Work to be completed: Reproduce word for word, from the entries below, the line with "Since the relaunch", the line with "In addition to", and every line between them, and nothing more.
*** Data Section Begins ***
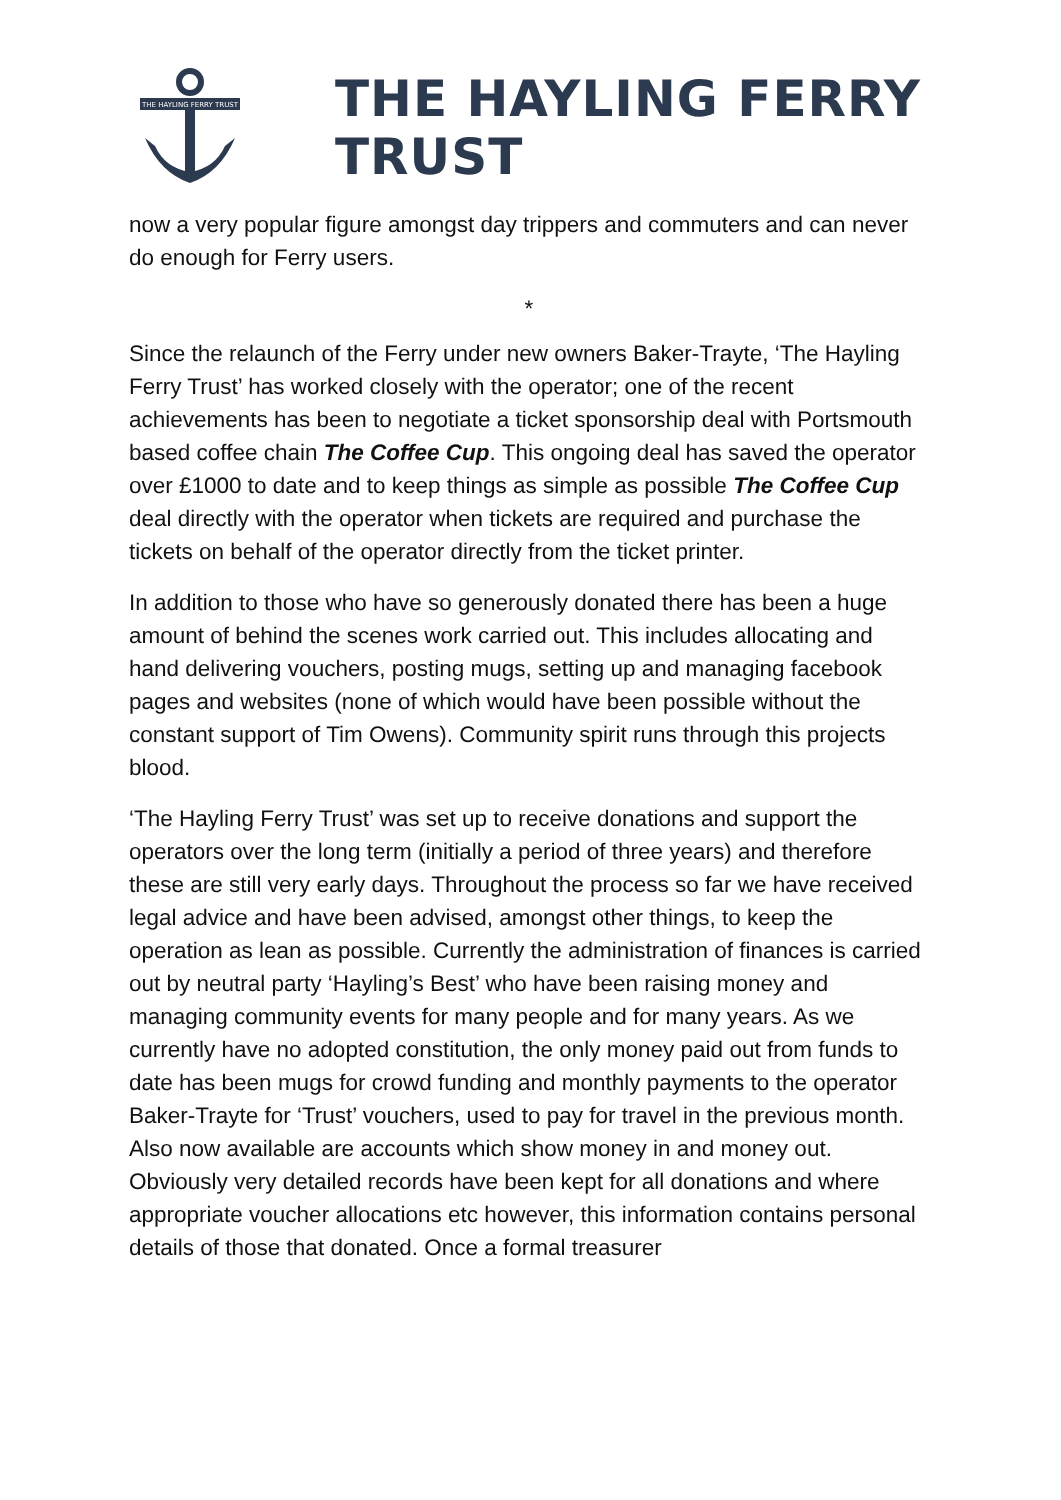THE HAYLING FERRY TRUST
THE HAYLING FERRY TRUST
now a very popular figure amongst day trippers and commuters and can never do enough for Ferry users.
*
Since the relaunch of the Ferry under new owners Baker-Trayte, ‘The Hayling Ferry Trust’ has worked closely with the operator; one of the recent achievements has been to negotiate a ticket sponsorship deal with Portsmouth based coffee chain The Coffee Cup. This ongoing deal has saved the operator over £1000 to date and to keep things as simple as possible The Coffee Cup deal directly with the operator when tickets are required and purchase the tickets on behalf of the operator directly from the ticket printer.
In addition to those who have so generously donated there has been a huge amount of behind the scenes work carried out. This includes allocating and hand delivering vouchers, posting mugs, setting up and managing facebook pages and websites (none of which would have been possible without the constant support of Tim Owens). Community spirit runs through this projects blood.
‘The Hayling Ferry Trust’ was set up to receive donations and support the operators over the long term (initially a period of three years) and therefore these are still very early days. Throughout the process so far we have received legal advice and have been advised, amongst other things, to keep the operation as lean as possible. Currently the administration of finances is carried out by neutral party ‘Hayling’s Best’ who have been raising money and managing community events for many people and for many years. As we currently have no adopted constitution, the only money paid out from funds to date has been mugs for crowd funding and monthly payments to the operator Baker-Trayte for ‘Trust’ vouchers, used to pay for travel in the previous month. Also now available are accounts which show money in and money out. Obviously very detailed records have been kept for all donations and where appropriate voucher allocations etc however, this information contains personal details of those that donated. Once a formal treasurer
*** Data Section Ends ***
*** Data Section Begins ***
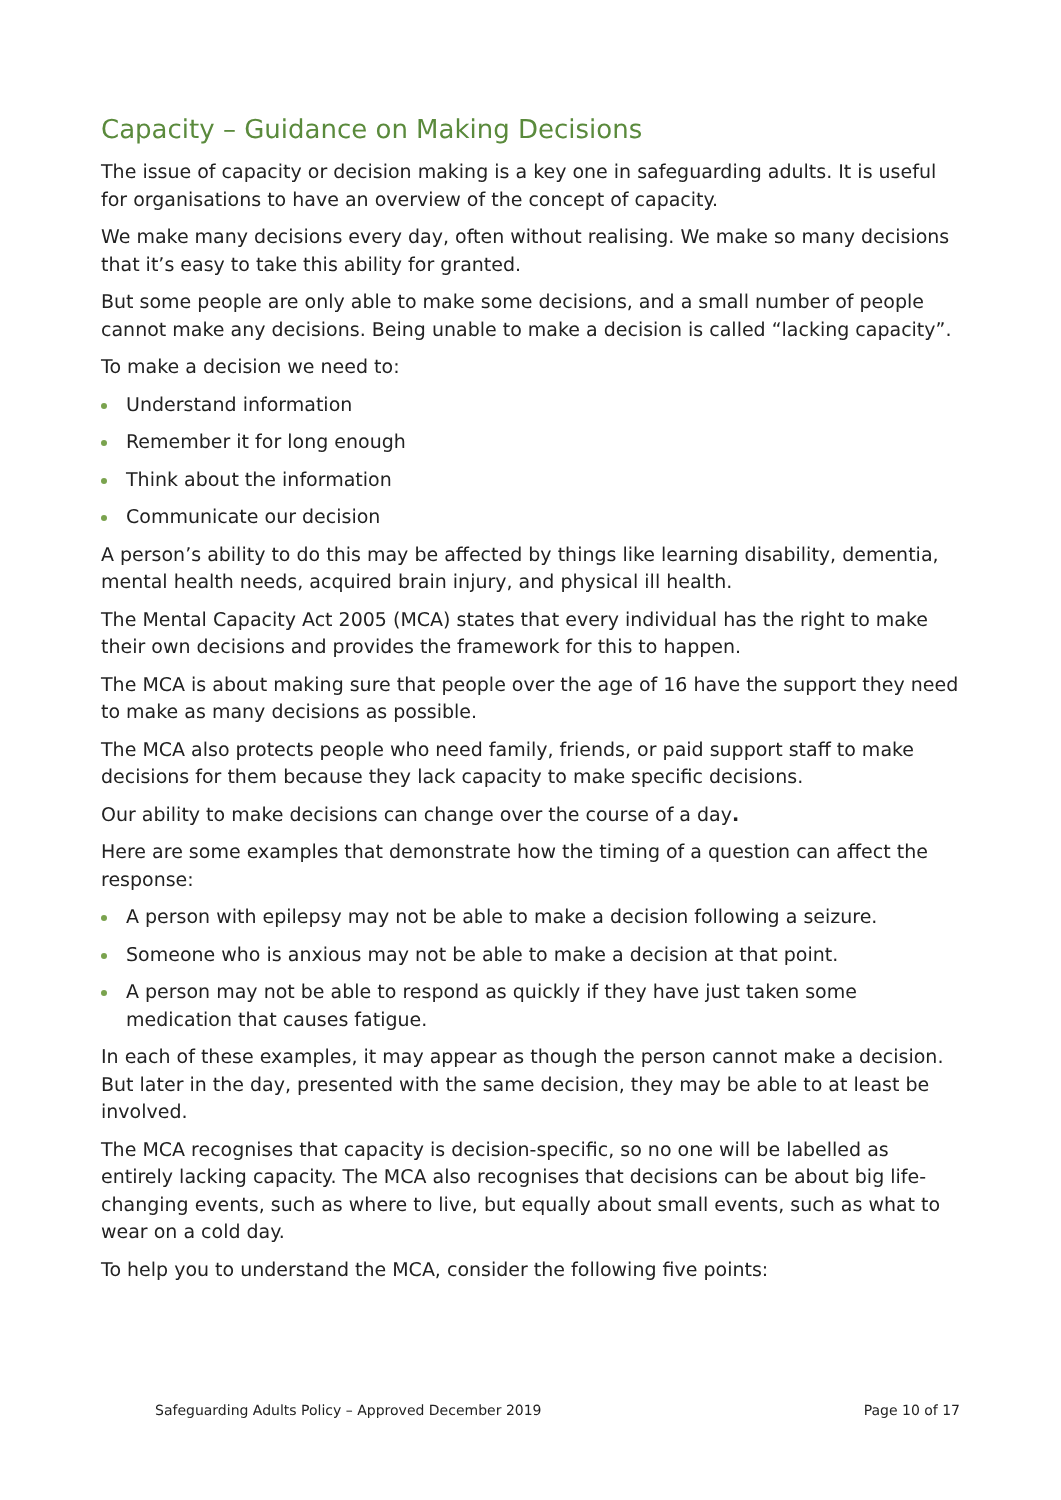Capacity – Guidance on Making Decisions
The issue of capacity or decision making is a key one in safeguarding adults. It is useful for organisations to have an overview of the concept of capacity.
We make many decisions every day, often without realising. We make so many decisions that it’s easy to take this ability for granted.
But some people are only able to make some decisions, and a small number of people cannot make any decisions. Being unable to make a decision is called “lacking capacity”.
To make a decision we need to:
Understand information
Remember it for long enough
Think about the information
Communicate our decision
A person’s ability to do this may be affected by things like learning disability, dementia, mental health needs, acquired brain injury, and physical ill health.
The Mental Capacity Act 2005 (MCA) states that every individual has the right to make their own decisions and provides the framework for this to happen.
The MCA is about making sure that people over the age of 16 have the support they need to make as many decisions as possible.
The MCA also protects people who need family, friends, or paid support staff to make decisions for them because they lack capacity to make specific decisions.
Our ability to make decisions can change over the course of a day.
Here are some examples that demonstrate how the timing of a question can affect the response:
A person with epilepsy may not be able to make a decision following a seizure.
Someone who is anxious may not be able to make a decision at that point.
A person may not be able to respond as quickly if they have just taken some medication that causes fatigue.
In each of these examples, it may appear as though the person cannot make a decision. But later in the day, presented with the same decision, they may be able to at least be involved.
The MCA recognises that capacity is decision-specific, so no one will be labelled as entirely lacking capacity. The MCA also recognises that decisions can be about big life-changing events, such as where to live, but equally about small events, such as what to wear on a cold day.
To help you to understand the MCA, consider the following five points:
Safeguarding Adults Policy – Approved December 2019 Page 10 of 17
*** Data Section Ends ***
Answer:
Since the relaunch of the Ferry under new owners Baker-Trayte, ‘The Hayling Ferry Trust’ has worked closely with the operator; one of the recent achievements has been to negotiate a ticket sponsorship deal with Portsmouth based coffee chain The Coffee Cup. This ongoing deal has saved the operator over £1000 to date and to keep things as simple as possible The Coffee Cup deal directly with the operator when tickets are required and purchase the tickets on behalf of the operator directly from the ticket printer.
In addition to those who have so generously donated there has been a huge amount of behind the scenes work carried out. This includes allocating and hand delivering vouchers, posting mugs, setting up and managing facebook pages and websites (none of which would have been possible without the constant support of Tim Owens). Community spirit runs through this projects blood.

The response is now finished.